Many many good thoughts to you and yours this holiday season.  Hope that you enjoy the small things that make life beautiful as you celebrate with your loved ones!

Holiday Rambling

December 19, 2011

We spent the weekend hunkered down. It was slightly intentional, in the sense that we planned to not plan much for the weekend.  But then we woke up to Nick’s bed full of puke on Saturday morning and that officially meant that we were staying put. Naps both days, a few quick trips out for groceries and last minute supplies to get ready for the week, cooking treats, clearing out 90% of the toys and putting them in the basement(they still haven’t noticed) a lunch date on Sunday and a night out with friends for each of us. It went quickly, but we all walked away well-rested.

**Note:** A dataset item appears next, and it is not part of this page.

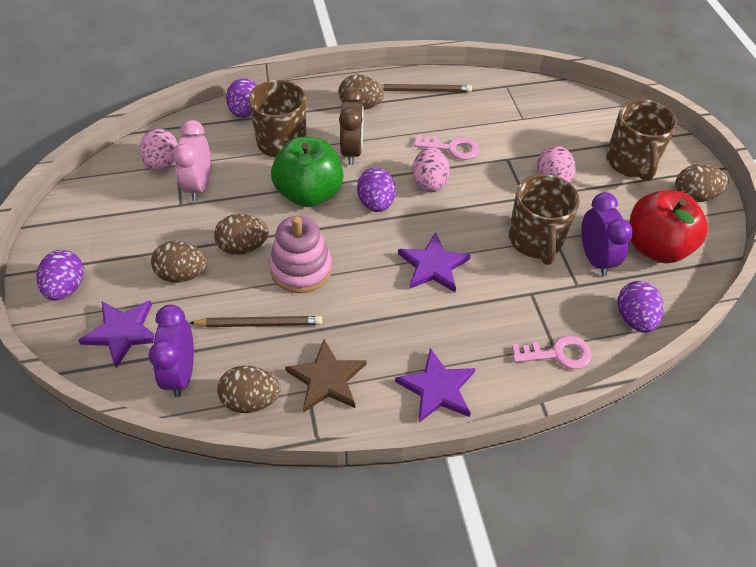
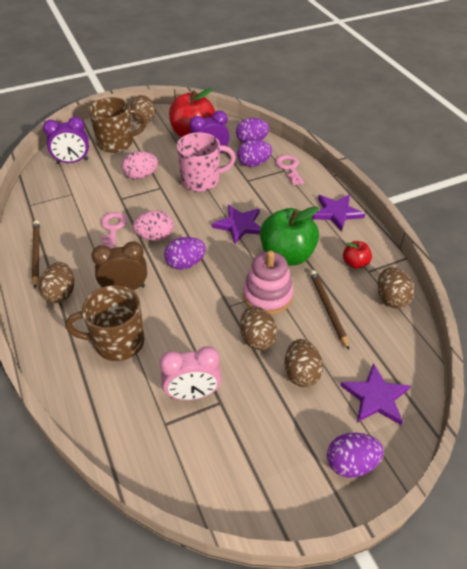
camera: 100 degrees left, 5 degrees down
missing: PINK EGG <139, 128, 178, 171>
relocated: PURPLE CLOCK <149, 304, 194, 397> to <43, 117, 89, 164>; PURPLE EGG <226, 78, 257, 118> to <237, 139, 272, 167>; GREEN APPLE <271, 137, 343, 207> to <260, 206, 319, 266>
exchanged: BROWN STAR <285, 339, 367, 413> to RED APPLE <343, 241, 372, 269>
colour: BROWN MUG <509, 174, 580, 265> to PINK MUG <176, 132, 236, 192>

We spent last week with a bit more going on, but now preschool is done until the new year. Treats are ready. A few last minute bits and present left to get here in the mail(God Bless Amazon.) Our whole downstairs is finally painted(yay!!) Today is for catching up on laundry and cleaning and getting ready for friends to come over tomorrow and family to come over on Christmas Eve.  My biggest excitement today: watching The Holiday while I fold laundry and pick up more, clean the bathroom, put on some Dolly Parton Holiday on Pandora, make some stir fry for dinner. Did you know that you can rent movies on Amazon?? This is the second time I’ve rented The Holiday in the past two weeks. It was between that and Love Actually today, but The Holiday was only $0.99 and Love Actually was $2.99.

It all feels surreal. Do you ever feel like you’re just looking in on your own life? This month has been a complete blur, which is funny since we haven’t actually had tons going on.  I planned ahead a lot, it has just felt like one quick blur of a holiday month.For now, we’re relaxing and keeping things as low key as possible.